Functional assay to confirm suppression of induced silencing of the endogenous AeCPA-1 gene in midguts of PUbB2 P61 females. HWE and PUbB2 P61 females were intrathoracically injected with 1 µl of 1 µg/µl dsRNA targeting AeCPA-1 or with PBS (control). Twenty-four hours post-injection mosquitoes were given a bloodmeal. Following total RNA extraction from pools of 20 midguts at 7–48 h pbm, AeCPA-1 transcript copy number equivalents were quantified by qRT-PCR. NI = non-injected.

Figure 4

Intensity of SINV-TR339eGFP and DENV2-QR94 infections in PUbB2 P61 and HWE mosquitoes. (A) virus titers and infection rates at 7 days pbm; (B) virus titers and infection rates at 14 days pbm.

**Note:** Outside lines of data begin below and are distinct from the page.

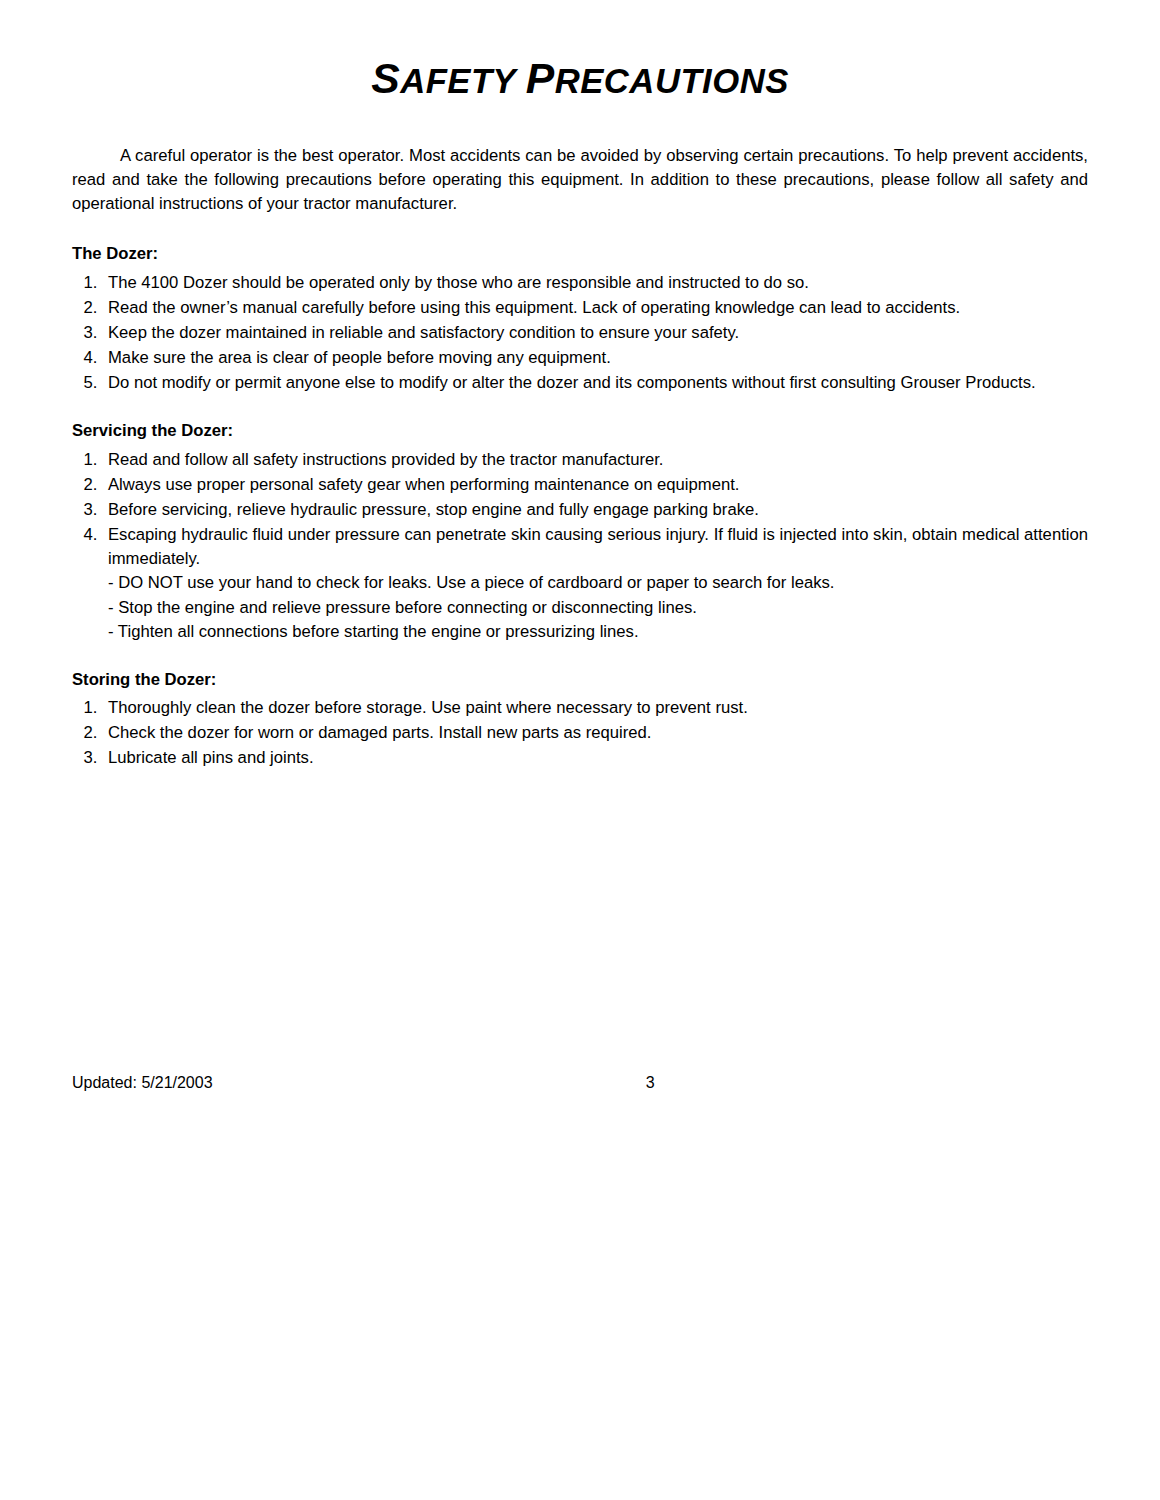SAFETY PRECAUTIONS
A careful operator is the best operator. Most accidents can be avoided by observing certain precautions. To help prevent accidents, read and take the following precautions before operating this equipment. In addition to these precautions, please follow all safety and operational instructions of your tractor manufacturer.
The Dozer:
The 4100 Dozer should be operated only by those who are responsible and instructed to do so.
Read the owner’s manual carefully before using this equipment. Lack of operating knowledge can lead to accidents.
Keep the dozer maintained in reliable and satisfactory condition to ensure your safety.
Make sure the area is clear of people before moving any equipment.
Do not modify or permit anyone else to modify or alter the dozer and its components without first consulting Grouser Products.
Servicing the Dozer:
Read and follow all safety instructions provided by the tractor manufacturer.
Always use proper personal safety gear when performing maintenance on equipment.
Before servicing, relieve hydraulic pressure, stop engine and fully engage parking brake.
Escaping hydraulic fluid under pressure can penetrate skin causing serious injury. If fluid is injected into skin, obtain medical attention immediately. - DO NOT use your hand to check for leaks. Use a piece of cardboard or paper to search for leaks. - Stop the engine and relieve pressure before connecting or disconnecting lines. - Tighten all connections before starting the engine or pressurizing lines.
Storing the Dozer:
Thoroughly clean the dozer before storage. Use paint where necessary to prevent rust.
Check the dozer for worn or damaged parts. Install new parts as required.
Lubricate all pins and joints.
Updated: 5/21/2003
3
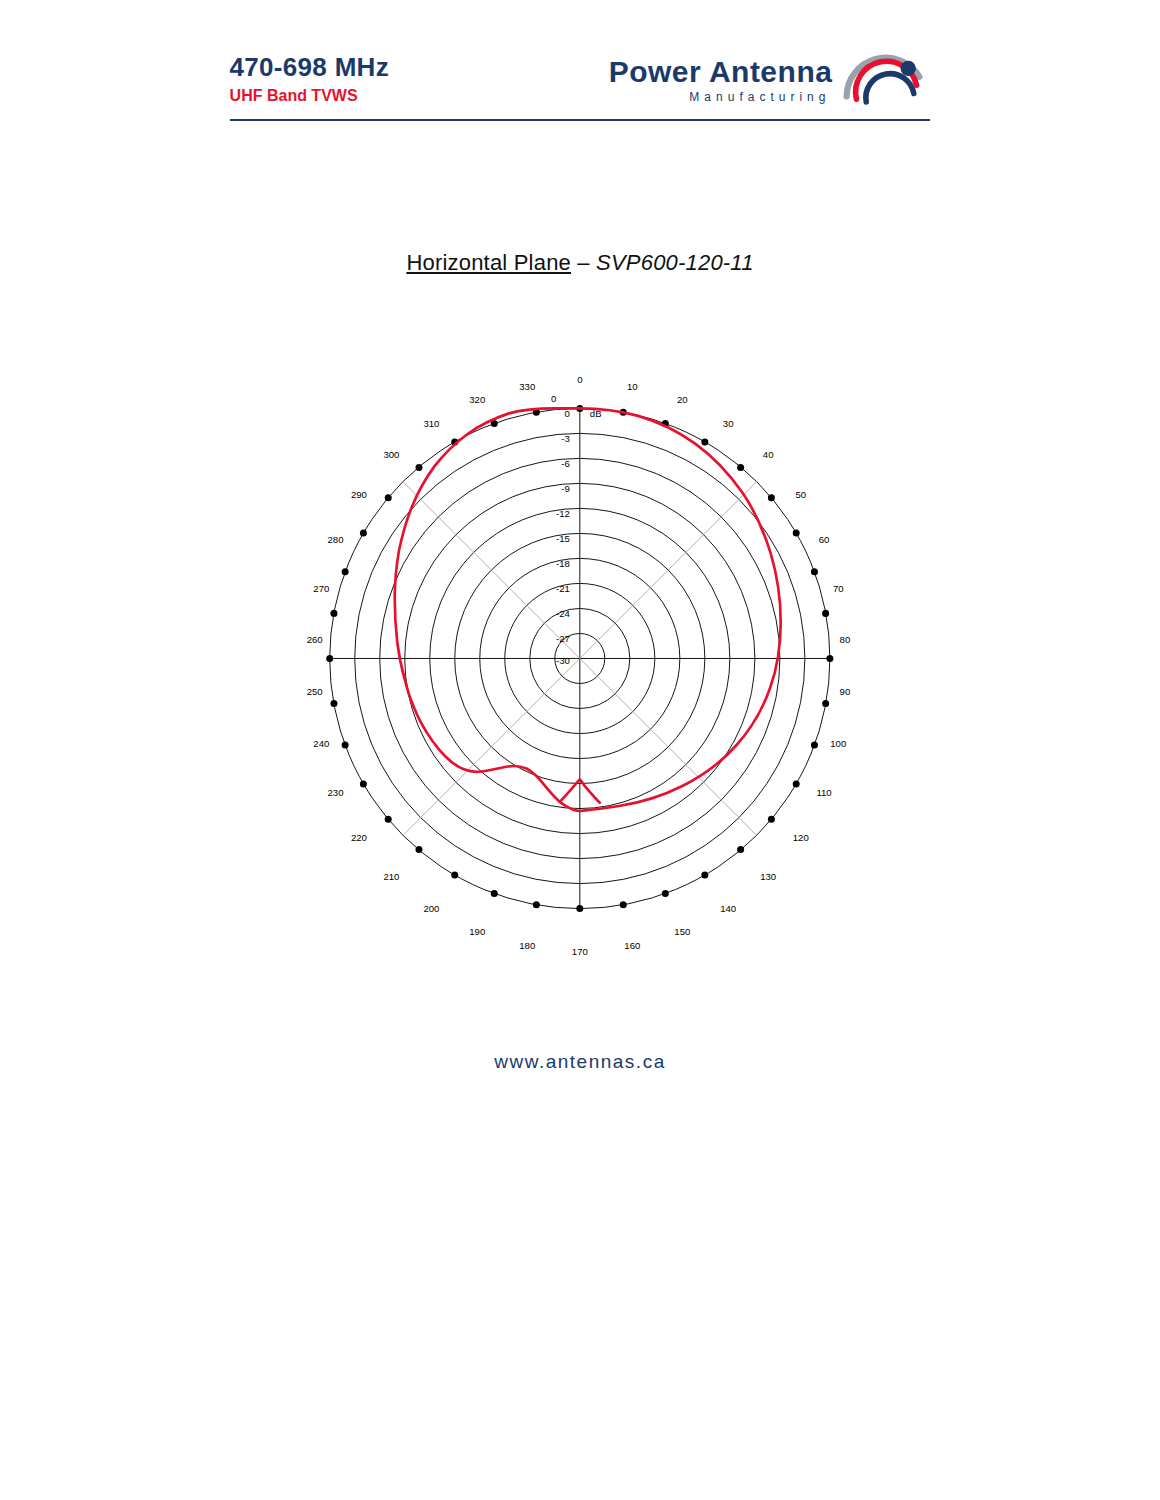470-698 MHz
UHF Band TVWS
Power Antenna
Manufacturing
Horizontal Plane – SVP600-120-11
0 10 20 30 40 50 60 70 80 90 100 110 120 130 140 150 160 170 180 190 200 210 220 230 240 250 260 270 280 290 300 310 320 330 0 dB -3 -6 -9 -12 -15 -18 -21 -24 -27 -30 0
www.antennas.ca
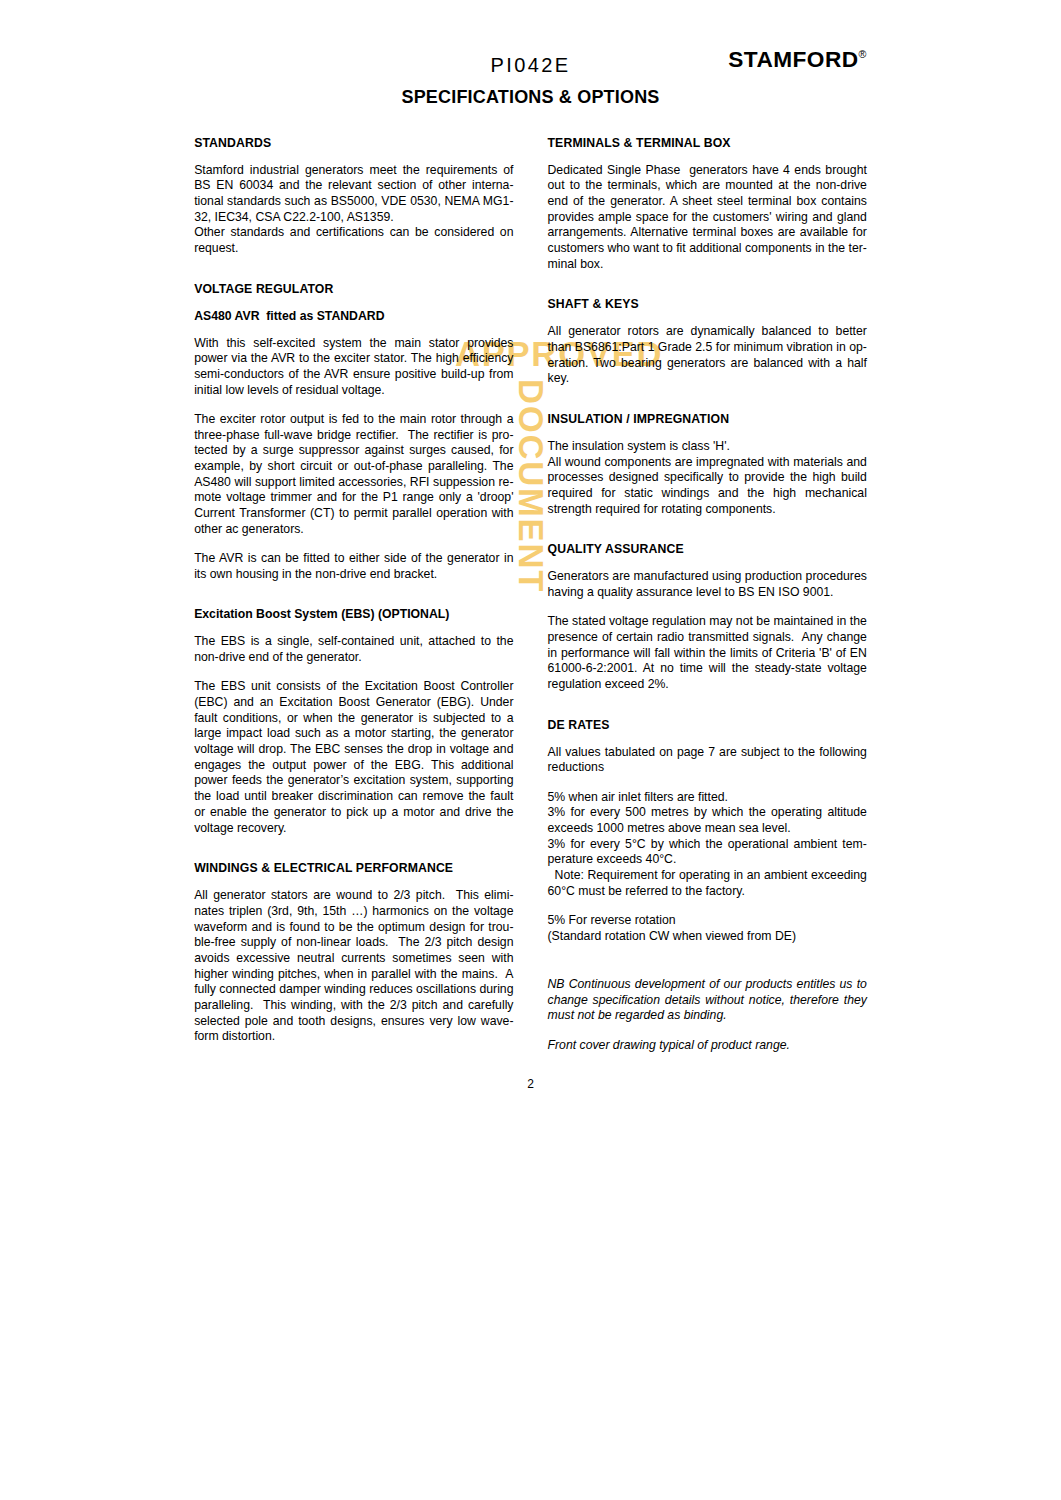PI042E
STAMFORD®
SPECIFICATIONS & OPTIONS
APPROVED
DOCUMENT
STANDARDS
Stamford industrial generators meet the requirements of BS EN 60034 and the relevant section of other international standards such as BS5000, VDE 0530, NEMA MG1-32, IEC34, CSA C22.2-100, AS1359.
Other standards and certifications can be considered on request.
VOLTAGE REGULATOR
AS480 AVR fitted as STANDARD
With this self-excited system the main stator provides power via the AVR to the exciter stator. The high efficiency semi-conductors of the AVR ensure positive build-up from initial low levels of residual voltage.
The exciter rotor output is fed to the main rotor through a three-phase full-wave bridge rectifier. The rectifier is protected by a surge suppressor against surges caused, for example, by short circuit or out-of-phase paralleling. The AS480 will support limited accessories, RFI suppession remote voltage trimmer and for the P1 range only a 'droop' Current Transformer (CT) to permit parallel operation with other ac generators.
The AVR is can be fitted to either side of the generator in its own housing in the non-drive end bracket.
Excitation Boost System (EBS) (OPTIONAL)
The EBS is a single, self-contained unit, attached to the non-drive end of the generator.
The EBS unit consists of the Excitation Boost Controller (EBC) and an Excitation Boost Generator (EBG). Under fault conditions, or when the generator is subjected to a large impact load such as a motor starting, the generator voltage will drop. The EBC senses the drop in voltage and engages the output power of the EBG. This additional power feeds the generator’s excitation system, supporting the load until breaker discrimination can remove the fault or enable the generator to pick up a motor and drive the voltage recovery.
WINDINGS & ELECTRICAL PERFORMANCE
All generator stators are wound to 2/3 pitch. This eliminates triplen (3rd, 9th, 15th …) harmonics on the voltage waveform and is found to be the optimum design for trouble-free supply of non-linear loads. The 2/3 pitch design avoids excessive neutral currents sometimes seen with higher winding pitches, when in parallel with the mains. A fully connected damper winding reduces oscillations during paralleling. This winding, with the 2/3 pitch and carefully selected pole and tooth designs, ensures very low waveform distortion.
TERMINALS & TERMINAL BOX
Dedicated Single Phase generators have 4 ends brought out to the terminals, which are mounted at the non-drive end of the generator. A sheet steel terminal box contains provides ample space for the customers' wiring and gland arrangements. Alternative terminal boxes are available for customers who want to fit additional components in the terminal box.
SHAFT & KEYS
All generator rotors are dynamically balanced to better than BS6861:Part 1 Grade 2.5 for minimum vibration in operation. Two bearing generators are balanced with a half key.
INSULATION / IMPREGNATION
The insulation system is class 'H'.
All wound components are impregnated with materials and processes designed specifically to provide the high build required for static windings and the high mechanical strength required for rotating components.
QUALITY ASSURANCE
Generators are manufactured using production procedures having a quality assurance level to BS EN ISO 9001.
The stated voltage regulation may not be maintained in the presence of certain radio transmitted signals. Any change in performance will fall within the limits of Criteria 'B' of EN 61000-6-2:2001. At no time will the steady-state voltage regulation exceed 2%.
DE RATES
All values tabulated on page 7 are subject to the following reductions
5% when air inlet filters are fitted.
3% for every 500 metres by which the operating altitude exceeds 1000 metres above mean sea level.
3% for every 5°C by which the operational ambient temperature exceeds 40°C.
Note: Requirement for operating in an ambient exceeding 60°C must be referred to the factory.
5% For reverse rotation
(Standard rotation CW when viewed from DE)
NB Continuous development of our products entitles us to change specification details without notice, therefore they must not be regarded as binding.
Front cover drawing typical of product range.
2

One-week post-eclosion, females were orally challenged with SINV-TR339eGFP (titer in the bloodmeal: 2.0×10⁷ pfu/ml) or DENV2-QR94 (titer in the bloodmeal: 1.0×10⁶ pfu/ml). Each data point represents the virus titer (pfu/ml) in an individual midgut or carcass as analyzed by plaque assays. P-values (α=0.05) for infection rates and mean virus titers are shown in the table.